We sleep together not because it’s fiscally responsible, but because we are affectionate beings. Our minds need rest, but our minds also need camaraderie and intimacy and whispering. Anxiety and stress seem less intimidating when discussed with a partner while wearing pajamas. It’s important to talk about our days lying side by side, discuss children and household situations, gossip about neighbors and colleagues, plan for tomorrow in the confines of private chambers. We cuddle. We laugh. At the end of each day we remove the onerous cloaks we’ve donned to face the world, and we want to do this lying next to our best friends, to know we’re not in it alone.

“We are creatures of attachment,” Crespi says. “We like to have someone close, to be in proximity to other people.”

Even when they snore. Especially when they sleep sideways.
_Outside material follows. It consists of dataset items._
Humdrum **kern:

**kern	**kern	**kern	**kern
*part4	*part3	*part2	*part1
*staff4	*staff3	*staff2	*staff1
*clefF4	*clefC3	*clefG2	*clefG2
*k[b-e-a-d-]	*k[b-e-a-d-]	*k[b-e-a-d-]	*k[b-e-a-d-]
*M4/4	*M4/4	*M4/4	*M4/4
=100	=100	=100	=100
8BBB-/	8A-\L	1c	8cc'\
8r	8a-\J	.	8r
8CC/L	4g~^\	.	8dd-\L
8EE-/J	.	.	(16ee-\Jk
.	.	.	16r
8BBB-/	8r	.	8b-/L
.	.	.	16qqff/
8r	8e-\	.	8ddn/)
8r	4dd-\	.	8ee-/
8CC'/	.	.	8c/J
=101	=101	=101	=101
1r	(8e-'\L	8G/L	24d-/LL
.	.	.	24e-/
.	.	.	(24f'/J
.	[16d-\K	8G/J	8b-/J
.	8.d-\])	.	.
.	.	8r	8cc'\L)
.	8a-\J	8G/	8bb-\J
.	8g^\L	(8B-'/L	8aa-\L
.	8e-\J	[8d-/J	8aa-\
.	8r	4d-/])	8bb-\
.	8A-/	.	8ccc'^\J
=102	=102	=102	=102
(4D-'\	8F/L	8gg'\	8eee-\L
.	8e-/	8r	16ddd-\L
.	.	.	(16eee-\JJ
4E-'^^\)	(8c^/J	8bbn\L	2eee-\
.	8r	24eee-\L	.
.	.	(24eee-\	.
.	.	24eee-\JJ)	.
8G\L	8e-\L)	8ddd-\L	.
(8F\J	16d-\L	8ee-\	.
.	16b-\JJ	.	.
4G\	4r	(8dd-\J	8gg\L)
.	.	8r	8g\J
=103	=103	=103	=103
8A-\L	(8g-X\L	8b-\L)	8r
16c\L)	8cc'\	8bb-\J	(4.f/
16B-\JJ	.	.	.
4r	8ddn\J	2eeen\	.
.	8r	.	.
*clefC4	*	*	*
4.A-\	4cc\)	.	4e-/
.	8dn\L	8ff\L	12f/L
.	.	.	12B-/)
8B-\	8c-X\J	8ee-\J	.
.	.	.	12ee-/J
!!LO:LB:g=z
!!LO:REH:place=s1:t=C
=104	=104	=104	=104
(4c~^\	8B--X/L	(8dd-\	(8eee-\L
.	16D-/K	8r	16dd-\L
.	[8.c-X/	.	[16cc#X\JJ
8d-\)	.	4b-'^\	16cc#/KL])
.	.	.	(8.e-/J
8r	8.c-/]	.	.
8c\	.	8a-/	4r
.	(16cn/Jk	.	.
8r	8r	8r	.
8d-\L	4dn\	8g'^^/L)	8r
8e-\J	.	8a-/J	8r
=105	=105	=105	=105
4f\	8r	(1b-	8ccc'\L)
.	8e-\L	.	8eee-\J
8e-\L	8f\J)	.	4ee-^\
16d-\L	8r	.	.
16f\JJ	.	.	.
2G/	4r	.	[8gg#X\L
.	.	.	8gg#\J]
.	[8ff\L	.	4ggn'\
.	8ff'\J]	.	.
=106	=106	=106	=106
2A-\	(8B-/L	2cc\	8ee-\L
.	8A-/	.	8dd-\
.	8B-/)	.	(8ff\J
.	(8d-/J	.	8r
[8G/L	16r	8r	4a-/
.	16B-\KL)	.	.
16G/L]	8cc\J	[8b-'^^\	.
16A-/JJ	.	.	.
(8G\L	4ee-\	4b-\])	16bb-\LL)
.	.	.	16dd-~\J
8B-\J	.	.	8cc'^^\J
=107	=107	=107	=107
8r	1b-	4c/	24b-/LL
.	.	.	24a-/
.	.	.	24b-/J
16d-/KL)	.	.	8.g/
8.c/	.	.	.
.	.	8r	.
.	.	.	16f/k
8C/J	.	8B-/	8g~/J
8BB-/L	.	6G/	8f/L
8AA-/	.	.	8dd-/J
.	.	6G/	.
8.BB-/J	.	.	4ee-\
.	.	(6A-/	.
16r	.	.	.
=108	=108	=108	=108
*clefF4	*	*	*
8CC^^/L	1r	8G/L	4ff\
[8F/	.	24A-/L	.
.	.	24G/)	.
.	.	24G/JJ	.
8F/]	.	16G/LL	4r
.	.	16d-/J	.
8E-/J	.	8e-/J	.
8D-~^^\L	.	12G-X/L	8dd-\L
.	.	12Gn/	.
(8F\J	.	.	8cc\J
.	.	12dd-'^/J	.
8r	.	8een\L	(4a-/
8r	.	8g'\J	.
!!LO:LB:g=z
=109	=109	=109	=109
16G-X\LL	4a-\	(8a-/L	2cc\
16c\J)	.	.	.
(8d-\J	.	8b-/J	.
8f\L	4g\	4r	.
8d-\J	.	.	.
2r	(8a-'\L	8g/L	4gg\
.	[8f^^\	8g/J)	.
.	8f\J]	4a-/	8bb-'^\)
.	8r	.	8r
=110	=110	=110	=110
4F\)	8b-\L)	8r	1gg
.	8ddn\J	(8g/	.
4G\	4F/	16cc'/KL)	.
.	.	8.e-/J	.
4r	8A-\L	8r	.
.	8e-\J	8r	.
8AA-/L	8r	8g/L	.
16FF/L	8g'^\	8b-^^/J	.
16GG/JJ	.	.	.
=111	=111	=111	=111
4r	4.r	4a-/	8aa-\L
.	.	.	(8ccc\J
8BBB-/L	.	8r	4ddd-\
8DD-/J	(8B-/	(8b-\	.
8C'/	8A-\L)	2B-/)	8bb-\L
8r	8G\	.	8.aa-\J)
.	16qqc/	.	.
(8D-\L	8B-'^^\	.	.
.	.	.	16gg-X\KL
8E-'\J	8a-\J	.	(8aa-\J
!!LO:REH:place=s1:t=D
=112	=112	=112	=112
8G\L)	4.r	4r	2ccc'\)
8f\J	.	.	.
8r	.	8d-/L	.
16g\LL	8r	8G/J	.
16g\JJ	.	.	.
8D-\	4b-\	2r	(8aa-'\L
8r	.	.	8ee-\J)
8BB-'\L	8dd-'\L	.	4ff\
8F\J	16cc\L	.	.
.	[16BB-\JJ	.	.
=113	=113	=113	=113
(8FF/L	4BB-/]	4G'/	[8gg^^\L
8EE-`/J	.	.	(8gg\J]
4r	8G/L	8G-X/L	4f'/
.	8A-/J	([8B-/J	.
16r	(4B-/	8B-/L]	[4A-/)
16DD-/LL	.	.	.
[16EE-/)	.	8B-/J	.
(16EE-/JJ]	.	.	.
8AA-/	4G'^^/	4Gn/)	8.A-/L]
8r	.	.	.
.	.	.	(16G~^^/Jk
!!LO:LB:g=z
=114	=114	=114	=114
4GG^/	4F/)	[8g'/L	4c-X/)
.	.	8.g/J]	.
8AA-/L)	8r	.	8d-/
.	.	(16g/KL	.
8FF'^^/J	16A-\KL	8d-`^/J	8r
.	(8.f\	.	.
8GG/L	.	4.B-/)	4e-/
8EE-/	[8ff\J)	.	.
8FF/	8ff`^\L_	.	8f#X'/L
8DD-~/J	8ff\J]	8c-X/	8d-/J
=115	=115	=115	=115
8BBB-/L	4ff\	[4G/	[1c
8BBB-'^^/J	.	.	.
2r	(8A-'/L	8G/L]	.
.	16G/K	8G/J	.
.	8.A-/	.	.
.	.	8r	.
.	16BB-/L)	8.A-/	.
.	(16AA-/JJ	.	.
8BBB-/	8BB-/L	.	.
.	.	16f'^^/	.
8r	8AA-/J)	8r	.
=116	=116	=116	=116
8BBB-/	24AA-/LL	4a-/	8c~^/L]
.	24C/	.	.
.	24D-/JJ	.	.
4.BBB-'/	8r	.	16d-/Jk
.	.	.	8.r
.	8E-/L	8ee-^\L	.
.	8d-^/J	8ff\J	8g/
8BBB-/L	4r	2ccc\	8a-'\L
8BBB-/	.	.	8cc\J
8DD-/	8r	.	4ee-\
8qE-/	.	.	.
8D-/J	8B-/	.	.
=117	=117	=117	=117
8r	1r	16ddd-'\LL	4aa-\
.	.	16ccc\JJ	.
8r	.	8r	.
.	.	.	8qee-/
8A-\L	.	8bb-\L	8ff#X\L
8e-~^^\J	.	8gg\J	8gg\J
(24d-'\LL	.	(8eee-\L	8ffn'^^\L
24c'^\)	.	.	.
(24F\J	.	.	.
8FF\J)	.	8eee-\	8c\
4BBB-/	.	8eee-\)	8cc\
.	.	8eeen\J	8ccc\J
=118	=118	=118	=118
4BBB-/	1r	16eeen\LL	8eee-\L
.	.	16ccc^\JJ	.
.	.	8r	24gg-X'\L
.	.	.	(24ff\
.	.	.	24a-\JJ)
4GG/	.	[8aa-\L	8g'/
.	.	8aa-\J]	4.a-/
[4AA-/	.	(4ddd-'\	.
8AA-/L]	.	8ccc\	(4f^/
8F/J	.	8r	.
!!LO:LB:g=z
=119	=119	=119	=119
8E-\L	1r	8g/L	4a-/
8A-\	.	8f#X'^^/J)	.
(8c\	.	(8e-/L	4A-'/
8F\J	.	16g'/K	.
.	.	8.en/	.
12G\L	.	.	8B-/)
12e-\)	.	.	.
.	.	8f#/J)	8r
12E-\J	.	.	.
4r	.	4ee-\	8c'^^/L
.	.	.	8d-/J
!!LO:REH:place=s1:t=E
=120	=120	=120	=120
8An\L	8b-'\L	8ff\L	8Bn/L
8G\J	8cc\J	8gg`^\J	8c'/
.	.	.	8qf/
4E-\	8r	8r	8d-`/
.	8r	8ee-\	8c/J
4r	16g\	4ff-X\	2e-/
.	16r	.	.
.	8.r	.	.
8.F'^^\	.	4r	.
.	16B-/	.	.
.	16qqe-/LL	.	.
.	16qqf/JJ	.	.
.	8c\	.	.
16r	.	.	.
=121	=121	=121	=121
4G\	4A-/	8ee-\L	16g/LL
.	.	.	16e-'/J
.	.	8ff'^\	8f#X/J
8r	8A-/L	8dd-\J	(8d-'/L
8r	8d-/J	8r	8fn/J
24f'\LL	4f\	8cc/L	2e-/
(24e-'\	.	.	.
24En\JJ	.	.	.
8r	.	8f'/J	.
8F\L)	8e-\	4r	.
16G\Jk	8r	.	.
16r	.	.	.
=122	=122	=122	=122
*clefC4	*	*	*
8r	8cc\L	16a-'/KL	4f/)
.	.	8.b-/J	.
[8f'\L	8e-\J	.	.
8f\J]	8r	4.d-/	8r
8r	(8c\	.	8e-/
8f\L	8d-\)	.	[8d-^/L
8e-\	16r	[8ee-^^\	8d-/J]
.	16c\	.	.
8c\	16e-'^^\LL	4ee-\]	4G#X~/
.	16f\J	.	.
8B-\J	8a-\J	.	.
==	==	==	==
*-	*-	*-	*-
At Villa Cassandranita, our little nuclear family (Mom, Dad, two sons) were somewhat unusual in that all four of us are introverts. This makes us somewhat less apt to want to deal with other people 24/7 and somewhat more likely to value time alone.

The Editorial Staff know it made long deployments easier: enjoying solitude definitely makes the inevitable loneliness and longing for your significant other easier to bear.

But I'm still a big fan of the invisible language of human contact. I held my babies a lot, mostly preferring to carry them than to put them into a stroller. We had a backpack that I used until our boys got to be about 30 pounds: the ability to tote a toddler while mowing the lawn or doing light housework was invaluable. I could talk to them as they watched what I was doing over one shoulder, or reach up and reassure them if they became restless or fretful.

Even tiny babies communicate through touch. Though it happened over 30 years ago, I've never forgotten the first time my firstborn - only 6 months old - tried to comfort me. As I stood there, holding him as I sobbed out my loneliness and frustration, I slowly became aware of a tiny hand rhythmically patting my back.

My baby was comforting me as I had comforted him innumerable times when he cried - by gently patting my back. A small miracle I will never forget.

And then there are those times when even in a relationship between adults, words aren't terribly effective. But a touch of the hand or a quick hug conveys love and connection, even at times when we don't understand each other all that well.

"It's OK. We may not agree, but I'll always be there for you." All without a single word spoken.